I’d say “limited” is a little harsh - after all, Scrivener 3 converts hyperlinks, document links, bullets, tables, bold, italics and more to MultiMarkdown format. It’s true that currently headings are ignored, because it is built around the assumption that you will use binder titles as the headings. nontroppo’s suggestion of adding a prefix to the heading styles is a good solution for this for now, but for the next update I’ve made it so that paragraphs with HTML header levels assigned will add the necessary hashes on export or Compile.
Hi Keith, just to say that if you do this automatically, could this still be overriden manually using prefix/suffix? I ask because I prefer to use Pandoc’s stricter rules (blank line before #, space between # and text), and trailing octothorpes.
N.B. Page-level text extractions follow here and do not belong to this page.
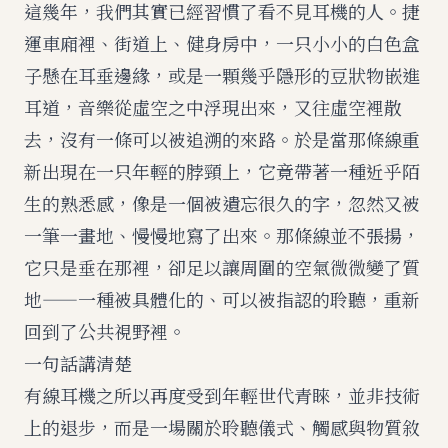
這幾年，我們其實已經習慣了看不見耳機的人。捷
運車廂裡、街道上、健身房中，一只小小的白色盒
子懸在耳垂邊緣，或是一顆幾乎隱形的豆狀物嵌進
耳道，音樂從虛空之中浮現出來，又往虛空裡散
去，沒有一條可以被追溯的來路。於是當那條線重
新出現在一只年輕的脖頸上，它竟帶著一種近乎陌
生的熟悉感，像是一個被遺忘很久的字，忽然又被
一筆一畫地、慢慢地寫了出來。那條線並不張揚，
它只是垂在那裡，卻足以讓周圍的空氣微微變了質
地——一種被具體化的、可以被指認的聆聽，重新
回到了公共視野裡。
一句話講清楚
有線耳機之所以再度受到年輕世代青睞，並非技術
上的退步，而是一場關於聆聽儀式、觸感與物質敘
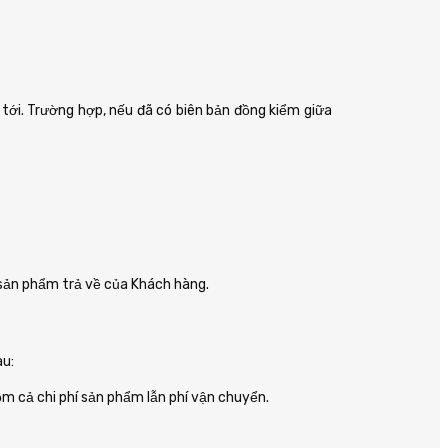
 tới. Trường hợp, nếu đã có biên bản đồng kiểm giữa
sản phẩm trả về của Khách hàng.
au:
m cả chi phí sản phẩm lẫn phí vận chuyển.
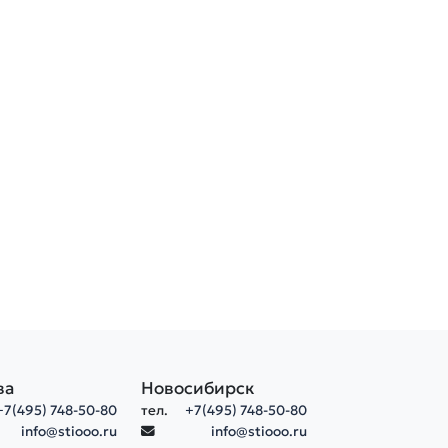
ва
Новосибирск
+7(495) 748-50-80
тел.
+7(495) 748-50-80
info@stiooo.ru
info@stiooo.ru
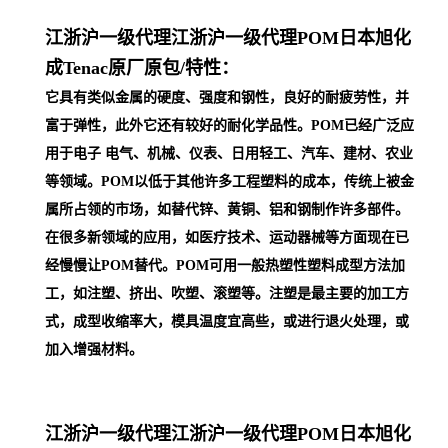
江浙沪一级代理
江浙沪一级代理POM日本旭化
成Tenac原厂原包/
特性：
它具有类似金属的硬度、强度和钢性，良好的耐疲劳性，并
富于弹性，此外它还有较好的耐化学品性。POM已经广泛应
用于电子 电气、机械、仪表、日用轻工、汽车、建材、农业
等领域。POM以低于其他许多工程塑料的成本，传统上被金
属所占领的市场，如替代锌、黄铜、铝和钢制作许多部件。
在很多新领域的应用，如医疗技术、运动器械等方面现在已
经慢慢让POM替代。POM可用一般热塑性塑料成型方法加
工，如注塑、挤出、吹塑、滚塑等。注塑是最主要的加工方
式，成型收缩率大，模具温度宜高些，或进行退火处理，或
加入增强材料。
江浙沪一级代理
江浙沪一级代理POM日本旭化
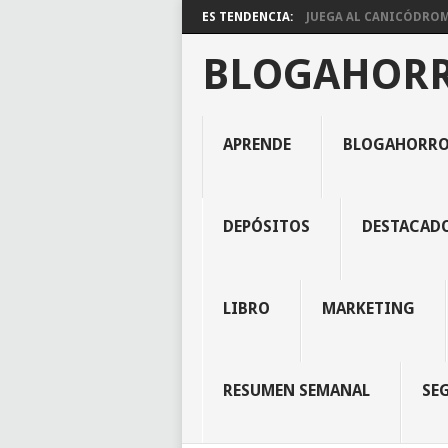
ES TENDENCIA:
JUEGA AL CANICÓDROMO
BLOGAHOR
APRENDE
BLOGAHORR
DEPÓSITOS
DESTACAD
LIBRO
MARKETING
RESUMEN SEMANAL
SE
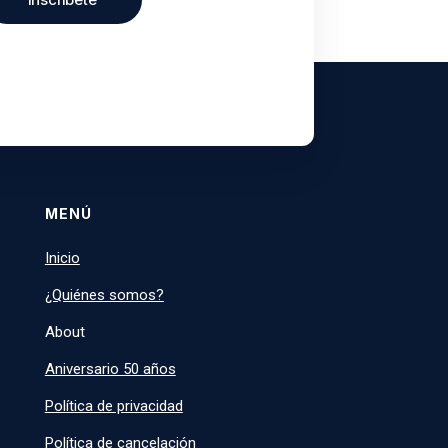
MENÚ
Inicio
¿Quiénes somos?
About
Aniversario 50 años
Política de privacidad
Política de cancelación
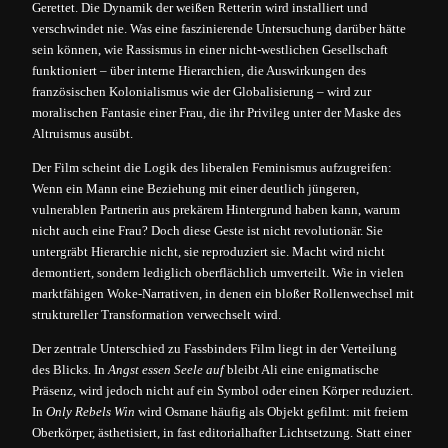
Gerettet. Die Dynamik der weißen Retterin wird installiert und
verschwindet nie. Was eine faszinierende Untersuchung darüber hätte
sein können, wie Rassismus in einer nicht-westlichen Gesellschaft
funktioniert – über interne Hierarchien, die Auswirkungen des
französischen Kolonialismus wie der Globalisierung – wird zur
moralischen Fantasie einer Frau, die ihr Privileg unter der Maske des
Altruismus ausübt.
Der Film scheint die Logik des liberalen Feminismus aufzugreifen:
Wenn ein Mann eine Beziehung mit einer deutlich jüngeren,
vulnerablen Partnerin aus prekärem Hintergrund haben kann, warum
nicht auch eine Frau? Doch diese Geste ist nicht revolutionär. Sie
untergräbt Hierarchie nicht, sie reproduziert sie. Macht wird nicht
demontiert, sondern lediglich oberflächlich umverteilt. Wie in vielen
marktfähigen Woke-Narrativen, in denen ein bloßer Rollenwechsel mit
struktureller Transformation verwechselt wird.
Der zentrale Unterschied zu Fassbinders Film liegt in der Verteilung
des Blicks. In
Angst essen Seele auf
bleibt Ali eine enigmatische
Präsenz, wird jedoch nicht auf ein Symbol oder einen Körper reduziert.
In
Only Rebels Win
wird Osmane häufig als Objekt gefilmt: mit freiem
Oberkörper, ästhetisiert, in fast editorialhafter Lichtsetzung. Statt einer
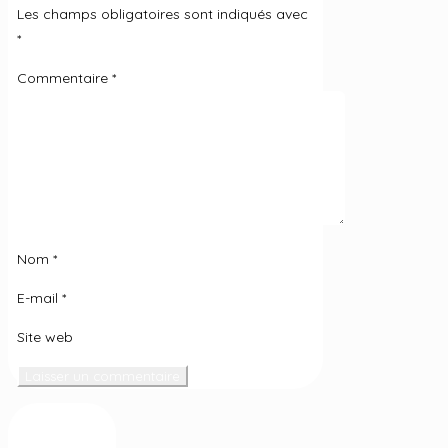
Les champs obligatoires sont indiqués avec
*
Commentaire
*
Nom
*
E-mail
*
Site web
Note MMD also works with these rules, even if it doesn’t enforce them (I think).
EDIT: as a small aside, the UI text box resizes when you use a return in it (blank line before a heading):
Yes, given that the feature requires the HTML Level setting, to parse what you want in terms of how many hashmarks to use (rather than guess off of a style name), you can thus effectively opt out the behaviour by using heading styles that do not have that Paragraph/HTML Header Level set.
So when you look at it that way, it’s not even a style-based approach (though that would certainly be the most convenient delivery mechanism). If you select an un-styled paragraph in the editor and set it to H4, then upon compilation with the RTF->MD option set, the paragraph would be wrapped in “#### ” … “ ####”.